Processing the mnemonic markers of decades

Outside the cafe I take a sip of the takeaway coffee I have bought along with my lunch, a bacon sandwich. The creamy taste from the paper cup suffuses throughout my consciousness along with that unmistakable coffee flavour - a unique combination of chemicals, of naturally-occurring elements, that can only be described with one word - which is one of many unique flavours that we are blessed to possess as a result of natural selection, plate tectonics, climate change, astronomic peculiarities in the solar system, and other actors that have effected the earth over the past 4.3 billion years. Humans are truly fortunate, I thought as I walked up the street in the sultry morning sunshine. The heat makes me sweat at this hour, not long after I have finished shredding papers for the day, just as it made me sweat as soon as I got out of bed this morning. But I am grateful for the luscious richness of this hot white coffee from the cafe where I buy my lunch every day.

This morning I went through a range of emotions as I was shredding. Mainly, I was shredding papers dating from 2011 and 2012, and so events of those years came back to me as I assessed the value of each piece of paper. Mum had organised a lot of her papers according to the month and year, and most of the papers were invoices with a payment receipt attached. There was the invoice, for example, for the psychologist I had suggested mum see after dad died. She had been having a lot of trouble getting out of bed in the morning. I used to come over in 2011 and try to wake her up but she would protest, saying "I'll get up in a minute". When we knew that she had no intention of getting up if she could help it. I would have to go down to her bedroom several times to rouse her from bed so that she could eat breakfast.

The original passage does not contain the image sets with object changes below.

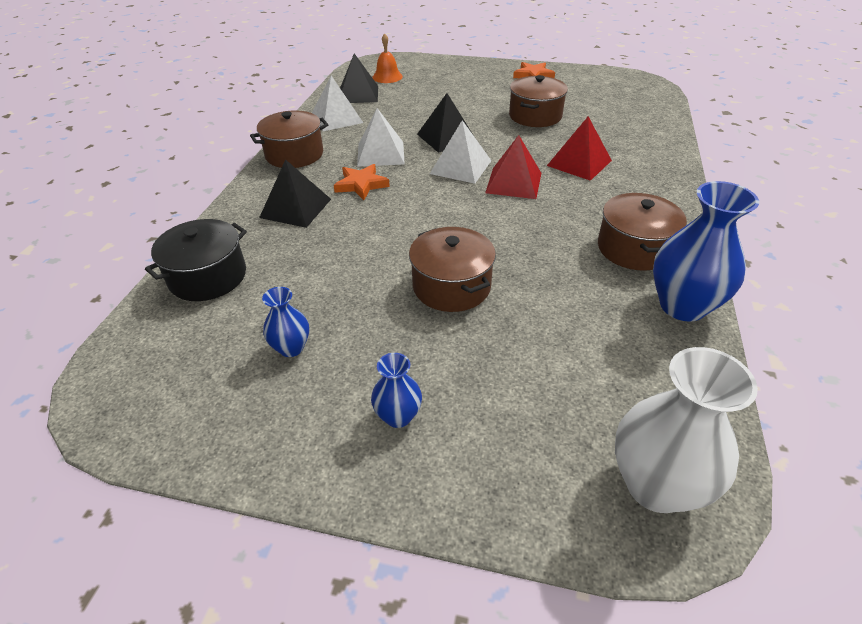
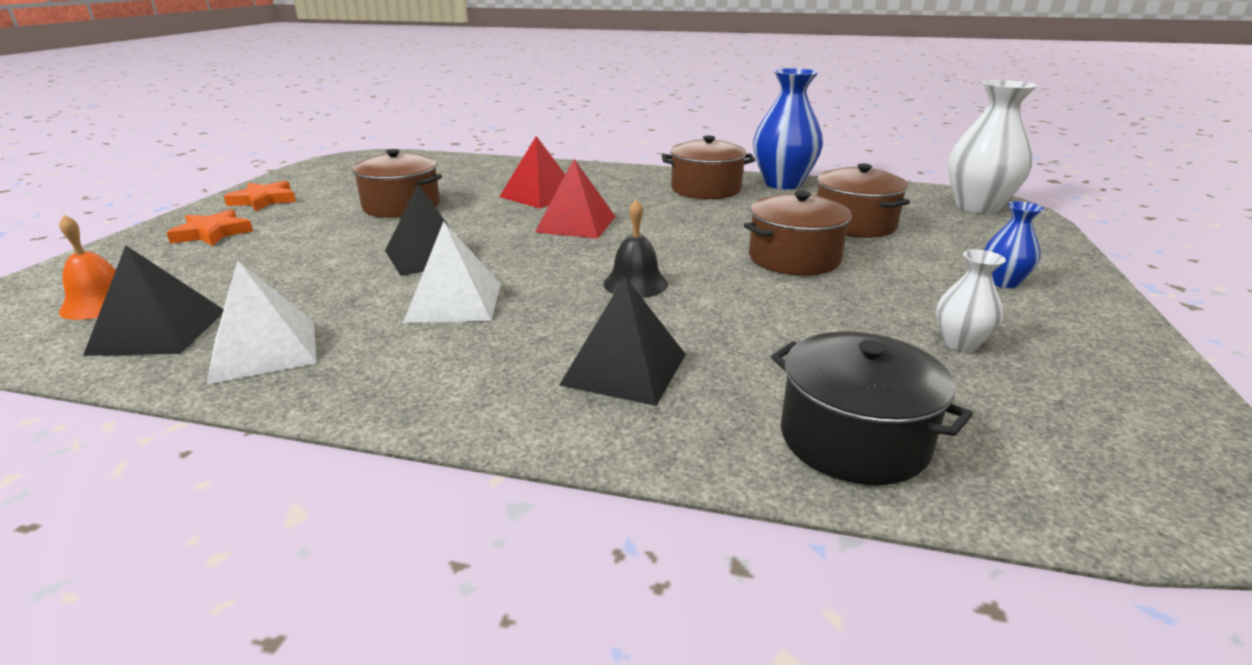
camera: 90 degrees left, 15 degrees down
(291, 348) = (960, 343): blue vase -> white vase
(294, 154) = (408, 389): brown pot -> brown pot (854, 224)
(361, 185) = (556, 314): orange star -> orange star (212, 233)
(403, 210) = (635, 283): none -> black bell
(461, 167) = (525, 249): white pyramid -> none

There was, yesterday, the purchase documents for her last apartment, dated August 2011. She had decided to move out of the 4th floor apartment she had shared with dad because a fireman had advised her to move. "We won't be able to carry you down those stairs," he had apparently said to her.

There was the receipt today for dad's funeral, which came to over $6000, from a local funeral parlour. I remember going to the funeral parlour with mum after dad died, and I remember thinking that it must take a special kind of manner to do business in this industry, when nerves and emotions are still so raw. You would need to adapt your speech and body language to the psychological state of the recently bereaved.

Today I also found letters I had sent to mum in the years after I started to come up to visit her and dad, around 2007. I would send her poems, essays, and pictures that I had taken when I was in my 20s, pictures taken 30 years ago, which I had scanned and pasted into documents on my computer, writing glosses in the blank space around them, that tried to contain them and the impulse that drove me, for example, to take photos of the support struts of Australia Square. Most of these items I shredded because the original files are still on my computer; over the years there have been many computers but the old files are always imported into the new machine after I install it at home.

I process the mnemonic markers of decades as I go through the act of disposing of or preserving these old records.